Türkiye’de bir şeyler oluyor,Okçuluk adına sevindirici gelişmeler. İlgi alaka çığ gibi büyüyor. Gün geçtikçe kabzadaş olmaya aday insanlar dünyanın her tarafından bize ulaşmaya çalışıyor. Antreman sahalarımız zaten yetersizdi, hepten sığamaz olduk. 6 ay önce 10 tane okçuyu yarışma için bile bir araya getirmek zorken 25 kişi ile antreman yaptığımız oluyor. Bize ulaşamayan arkadaşların olimpik, geleneksel ulaşabilecekleri kim varsa ulaşmaya çalıştıkları ve bu kültürü yaşatmak için ellerinden geleni yapmaya hazır olduklarını görmek bizleri bahtiyar ediyor.
Ankaralı kavsiler periyodik olarak en az 10 kişi olmak üzere yay yapmaya çalışıyorlar, Kavsi gurubunda Yaşar Metin hocanın nezaretinde dünyanın her tarafından yay meraklıları bilgi ve birikimini paylaşıyor.

Normal insanların ilgisi dışında akademik ilgi ve alakada da çok ciddi artışlar var. Fizik fakültesinden hocalarımız balık tutkalı üzerinde araştırmalar yaparken produksiyon firmaları telefonlarımızı daha sık çaldırıyor. Artık bu araştırmaların daha profosyonel olarak yapılması gerektiği düşüncemizi paylaşan çok değerli akademisyenlerimiz bizleri üniversitelerine davet ediyor.

İstanbul barosunun bir avukatı memleketin uzman tarihçileri huzurunda okçuluk kültürümüzü anlatıyor,ama daha da ilginci bir başka arkadaşımız güvenlik görevlisi olarak hizmet verdiği üniversitesinde bu kere yay ustası olarak seminer veriyor. Böyle bir güzellik nerede görülmüş?
İki hafta önce Aysel hocamızın davetine icabetle Haliç Üniversitesindeydik(22 kasım 2010). Geçtiğimiz hafta Marmara üniversitesinde Erhan Afyoncu hocamızın daveti ile savaş tarihi dersinde paylaşmaya çalıştık bildiklerimizi(30 Kasım 2010).

Okçulara sadece üniversite değil gönüllerin kapısı açıktı Edirne’de. Ercan Özek kardeşim anlattı Türk yayının özelliklerini. Yaptığı yayları serdi masanın üstüne, malzemeleri yığdı, dokunduk, dokundular tarihe gençlerimiz akademisyenlerimiz.

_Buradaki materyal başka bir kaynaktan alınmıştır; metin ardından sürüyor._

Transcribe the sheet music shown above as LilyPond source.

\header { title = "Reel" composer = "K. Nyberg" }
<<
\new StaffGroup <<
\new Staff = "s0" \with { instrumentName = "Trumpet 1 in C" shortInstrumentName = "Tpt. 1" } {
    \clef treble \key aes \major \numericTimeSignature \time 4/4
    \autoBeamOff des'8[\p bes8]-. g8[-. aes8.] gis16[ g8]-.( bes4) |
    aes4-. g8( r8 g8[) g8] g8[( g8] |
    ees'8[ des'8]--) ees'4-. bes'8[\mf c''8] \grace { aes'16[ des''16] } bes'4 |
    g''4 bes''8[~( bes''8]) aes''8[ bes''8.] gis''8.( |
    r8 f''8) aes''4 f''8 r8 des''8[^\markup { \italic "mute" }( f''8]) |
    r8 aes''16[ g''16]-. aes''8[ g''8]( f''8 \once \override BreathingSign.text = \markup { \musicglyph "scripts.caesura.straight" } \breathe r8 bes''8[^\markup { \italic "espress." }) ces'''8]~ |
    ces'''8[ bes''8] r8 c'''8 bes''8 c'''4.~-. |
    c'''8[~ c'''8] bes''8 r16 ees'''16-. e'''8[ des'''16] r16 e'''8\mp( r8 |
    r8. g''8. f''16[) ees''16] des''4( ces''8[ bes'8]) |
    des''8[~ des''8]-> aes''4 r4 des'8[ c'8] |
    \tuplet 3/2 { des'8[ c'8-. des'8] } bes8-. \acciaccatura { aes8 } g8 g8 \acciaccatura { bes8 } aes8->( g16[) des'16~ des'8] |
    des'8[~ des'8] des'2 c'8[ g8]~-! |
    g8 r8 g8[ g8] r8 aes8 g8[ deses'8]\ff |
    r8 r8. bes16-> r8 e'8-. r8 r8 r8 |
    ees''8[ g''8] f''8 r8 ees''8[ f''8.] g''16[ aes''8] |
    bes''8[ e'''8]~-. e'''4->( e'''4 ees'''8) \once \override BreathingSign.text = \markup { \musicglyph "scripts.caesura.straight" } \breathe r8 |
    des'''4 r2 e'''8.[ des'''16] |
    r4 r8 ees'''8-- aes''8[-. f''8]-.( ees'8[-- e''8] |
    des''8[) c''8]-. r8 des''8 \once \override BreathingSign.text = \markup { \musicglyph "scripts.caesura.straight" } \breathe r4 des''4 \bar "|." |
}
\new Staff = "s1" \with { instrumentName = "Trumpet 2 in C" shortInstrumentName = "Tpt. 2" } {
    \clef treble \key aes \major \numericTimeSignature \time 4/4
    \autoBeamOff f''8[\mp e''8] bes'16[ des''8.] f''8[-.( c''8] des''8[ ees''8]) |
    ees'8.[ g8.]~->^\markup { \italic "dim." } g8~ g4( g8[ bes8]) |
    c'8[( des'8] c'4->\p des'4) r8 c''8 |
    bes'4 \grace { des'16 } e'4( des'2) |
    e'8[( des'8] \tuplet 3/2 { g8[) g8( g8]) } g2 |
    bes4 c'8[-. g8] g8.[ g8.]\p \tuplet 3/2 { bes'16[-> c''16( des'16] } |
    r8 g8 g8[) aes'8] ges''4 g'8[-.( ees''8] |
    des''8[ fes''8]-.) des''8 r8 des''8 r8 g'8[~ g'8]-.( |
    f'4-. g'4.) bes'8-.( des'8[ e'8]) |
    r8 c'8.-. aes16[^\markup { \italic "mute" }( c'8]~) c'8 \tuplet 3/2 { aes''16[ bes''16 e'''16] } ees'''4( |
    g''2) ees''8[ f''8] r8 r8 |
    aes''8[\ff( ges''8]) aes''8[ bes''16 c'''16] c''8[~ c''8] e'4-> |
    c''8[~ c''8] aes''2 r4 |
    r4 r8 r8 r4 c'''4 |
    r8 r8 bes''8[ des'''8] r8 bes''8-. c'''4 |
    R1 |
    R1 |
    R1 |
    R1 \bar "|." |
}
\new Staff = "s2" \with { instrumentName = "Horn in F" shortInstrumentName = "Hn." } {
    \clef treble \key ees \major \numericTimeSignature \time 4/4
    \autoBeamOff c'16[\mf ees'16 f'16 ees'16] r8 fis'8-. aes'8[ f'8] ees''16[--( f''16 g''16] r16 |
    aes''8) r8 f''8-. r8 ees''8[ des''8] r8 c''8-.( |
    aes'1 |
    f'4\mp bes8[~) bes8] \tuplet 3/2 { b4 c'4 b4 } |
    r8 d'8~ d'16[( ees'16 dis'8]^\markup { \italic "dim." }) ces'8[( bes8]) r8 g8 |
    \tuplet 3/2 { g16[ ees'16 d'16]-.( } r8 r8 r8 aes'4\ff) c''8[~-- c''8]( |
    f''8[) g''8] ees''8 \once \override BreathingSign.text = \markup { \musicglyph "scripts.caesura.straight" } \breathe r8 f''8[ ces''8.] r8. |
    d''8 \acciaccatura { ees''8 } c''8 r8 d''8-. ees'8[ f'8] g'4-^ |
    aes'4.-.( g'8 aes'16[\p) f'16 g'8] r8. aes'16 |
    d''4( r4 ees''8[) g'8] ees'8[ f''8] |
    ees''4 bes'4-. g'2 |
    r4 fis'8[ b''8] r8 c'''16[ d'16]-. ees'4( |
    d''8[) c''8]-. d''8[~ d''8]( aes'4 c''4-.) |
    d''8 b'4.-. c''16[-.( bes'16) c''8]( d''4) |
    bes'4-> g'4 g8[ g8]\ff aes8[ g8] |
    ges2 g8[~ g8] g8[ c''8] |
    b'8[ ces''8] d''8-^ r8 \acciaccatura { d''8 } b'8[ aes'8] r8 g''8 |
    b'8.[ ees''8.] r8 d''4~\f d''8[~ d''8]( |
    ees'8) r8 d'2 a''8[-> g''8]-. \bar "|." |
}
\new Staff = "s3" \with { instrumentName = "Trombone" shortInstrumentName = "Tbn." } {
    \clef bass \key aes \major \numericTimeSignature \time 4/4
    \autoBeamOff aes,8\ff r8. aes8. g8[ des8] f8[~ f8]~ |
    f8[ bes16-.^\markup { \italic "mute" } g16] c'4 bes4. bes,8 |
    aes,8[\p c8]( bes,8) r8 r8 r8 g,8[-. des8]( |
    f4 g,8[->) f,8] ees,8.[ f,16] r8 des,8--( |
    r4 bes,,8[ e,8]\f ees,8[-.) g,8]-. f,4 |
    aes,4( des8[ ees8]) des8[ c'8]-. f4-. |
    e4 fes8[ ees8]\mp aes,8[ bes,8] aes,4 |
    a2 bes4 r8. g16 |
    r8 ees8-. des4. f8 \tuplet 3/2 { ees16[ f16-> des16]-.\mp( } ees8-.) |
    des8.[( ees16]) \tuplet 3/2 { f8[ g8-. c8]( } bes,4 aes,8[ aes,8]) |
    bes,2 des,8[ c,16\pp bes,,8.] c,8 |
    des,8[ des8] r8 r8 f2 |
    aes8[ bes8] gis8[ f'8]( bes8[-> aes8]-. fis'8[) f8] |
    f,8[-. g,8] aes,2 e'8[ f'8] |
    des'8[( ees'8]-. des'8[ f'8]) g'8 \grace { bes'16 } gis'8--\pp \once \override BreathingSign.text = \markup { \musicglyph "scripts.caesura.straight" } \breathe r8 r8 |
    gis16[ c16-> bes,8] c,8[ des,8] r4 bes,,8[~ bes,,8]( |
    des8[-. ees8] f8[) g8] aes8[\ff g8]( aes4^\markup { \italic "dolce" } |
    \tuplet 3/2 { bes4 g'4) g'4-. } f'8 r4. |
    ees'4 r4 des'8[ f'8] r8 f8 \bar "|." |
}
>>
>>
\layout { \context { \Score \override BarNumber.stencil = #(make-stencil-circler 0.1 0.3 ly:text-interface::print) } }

Çekemediğimiz kirişlerde tarihin gücünü hissettik. İşte bu üniversitede güvenlik görevlisi olarak çalışıyor Ercan biraderimiz.
Türkiyenin sayılı Hun tarihi uzmanlarının huzurunda binlerce yıl geriye gittik hep beraber. Çin kronikleri ok ucundan bakınca nasıl da farklılaşıyormuş meğerse ve ayrıntılar nasıl anlam kazanıyormuş, fark ettik. Alkışlarla indik bahçeye. Gençlerin Yaaa Haaakk!!!!!! Naralarını Bulgar sınır devriyesi duymuştur herhalde. Sonra Ercan kardeşimin yayını test ettik. En az yüz yıl sonra ilk defa Edirne gerçek bir yay gördü. Tekrardan oklar ıslıklandı Edirne semalarında. Kanat çırptı kültürümüzün ve tarihimizin nadide parçaları. Geçmişin ihtişamında uzak olsa da kirişler yeniden efelendi. Anlaşıldı durmaya hakkımız yok bizim. Bize gösterilen bu teveccühe layık olmak için araştırmaya devam etmeliyiz.
Adnan MEHEL
İSTANBUL Aralık 2010
Not: Fotoğraflar fakirhanemizde.(facebook) Bizlere bu güzellikleri yaşattığınız için ; Sağ olasınız Aysel hocam, Erhan Hocam, Tilla Deniz hocam, sağ olasınız akademisyen arkadaşlar, gençler, Ercan, Ali , Serhat Bora ve siz tüm okçuluk sevdalıları, kabza daşlarım.
Yay eğridir yalan da eğri
YanıtlaSilPekiyi ok yaydan nasıl çıkar doğru
Marifet O dur ki yayı tutan el doğru
Rıdvan UZUNTAŞ.
İSTEYİNCE OLUYOR HERŞEY. AMA İSTEMEYİDE BİLMEK LAZIM,İÇTEN VE YÜREKTEN... AYNI NOKTADA KESİŞMİŞKEN YOLLARIMIZ ÜRETMEYE DEVAM SAYIN ADNAN HOCAM ... SAYGILAR AYSEL BABAGÜR.